Ancient Carbon Dioxide Burps Linked to Ocean Anoxia Events 300 Million Years Ago

A recent study conducted by researchers from the University of California, Davis, in collaboration with the Chinese Academy of Sciences and Texas A&M University, has unveiled alarming evidence from 300 million years ago when massive emissions of carbon dioxide, termed 'burps,' led to significant reductions in ocean oxygen levels. The findings, released on June 23, 2025, in the Proceedings of the National Academy of Sciences, highlight the potential implications of these ancient events for understanding current and future climate challenges.

The research utilized geochemical analyses of sediment cores from the Naqing succession in South China, revealing five distinct periods during which ocean oxygen concentrations decreased by 4% to 12%. These episodes coincided with notable spikes in atmospheric carbon dioxide levels, suggesting a direct correlation between the two. Senior author Isabel P. Montañez, a Distinguished Professor of Earth and Planetary Sciences at UC Davis, emphasized that the current rate of anthropogenic carbon dioxide emissions is accelerating at a pace two to three orders of magnitude faster than in the past.

Montañez stated, “This is our only analog for big changes in carbon dioxide at levels comparable to what we’re living in today,” indicating that understanding these ancient events is crucial for forecasting the impacts of contemporary climate change. The study utilized advanced climate modeling techniques to analyze the likely effects of these past carbon dioxide emissions on marine life, a significant concern given the ongoing rise in atmospheric CO2.

The research highlights that while the historical carbon dioxide spikes were largely attributed to natural geological processes, such as volcanic eruptions, today’s emissions are predominantly due to human activity. This distinction raises critical questions about the resilience of marine ecosystems under similar stressors in the present context. The researchers noted that while the reductions in ocean oxygen did not align with major extinction events, they did coincide with pauses in marine biodiversity, suggesting that the impacts on marine life were profound and likely concentrated in coastal regions.

The geological conditions of the Earth 300 million years ago were starkly different from today, with atmospheric oxygen levels significantly higher than current levels.

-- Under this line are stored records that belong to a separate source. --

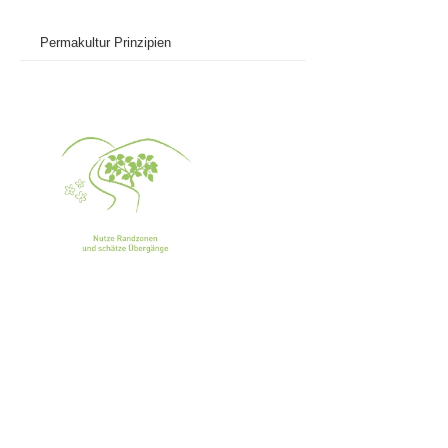
Permakultur Prinzipien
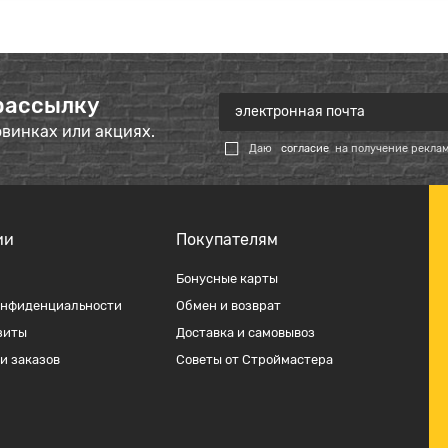
рассылку
овинках или акциях.
Даю
согласие
на получение рекла
ии
Покупателям
Бонусные карты
онфиденциальности
Обмен и возврат
зиты
Доставка и самовывоз
и заказов
Советы от Строймастера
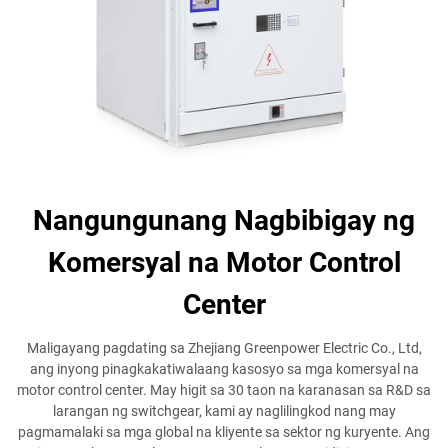
Nangungunang Nagbibigay ng
Komersyal na Motor Control
Center
Maligayang pagdating sa Zhejiang Greenpower Electric Co., Ltd,
ang inyong pinagkakatiwalaang kasosyo sa mga komersyal na
motor control center. May higit sa 30 taon na karanasan sa R&D sa
larangan ng switchgear, kami ay naglilingkod nang may
pagmamalaki sa mga global na kliyente sa sektor ng kuryente. Ang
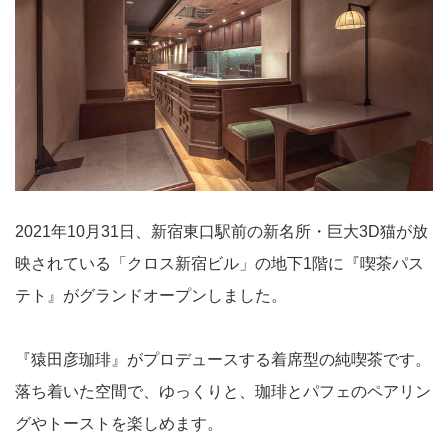
2021年10月31日、新宿東口駅前の新名所・巨大3D猫が放
映されている「クロス新宿ビル」の地下1階に『喫茶パス
テト』がグランドオープンしました。
『猿田彦珈琲』がプロデュースする着席型の純喫茶です。
落ち着いた空間で、ゆっくりと、珈琲とパフェのペアリン
グやトーストを楽しめます。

Despite these differences, Montañez warned against complacency: “The message for us is, ‘Don’t be so sure that we can’t do this again with our current human-driven release of carbon dioxide.’” Such findings underscore the urgency for contemporary environmental policies aimed at mitigating carbon emissions and preserving marine biodiversity.

This research was supported by grants from the National Natural Science Foundation of China and the U.S. National Science Foundation, and it involved contributions from several academic institutions, including Yale University and the University of Waikato in New Zealand. The implications of these findings extend beyond academic inquiry, serving as a crucial reminder of the potential consequences of unchecked carbon emissions in the modern era. As climate change continues to pose a significant threat to global ecosystems, understanding the past may provide essential insights for navigating the future of climate resilience and marine conservation.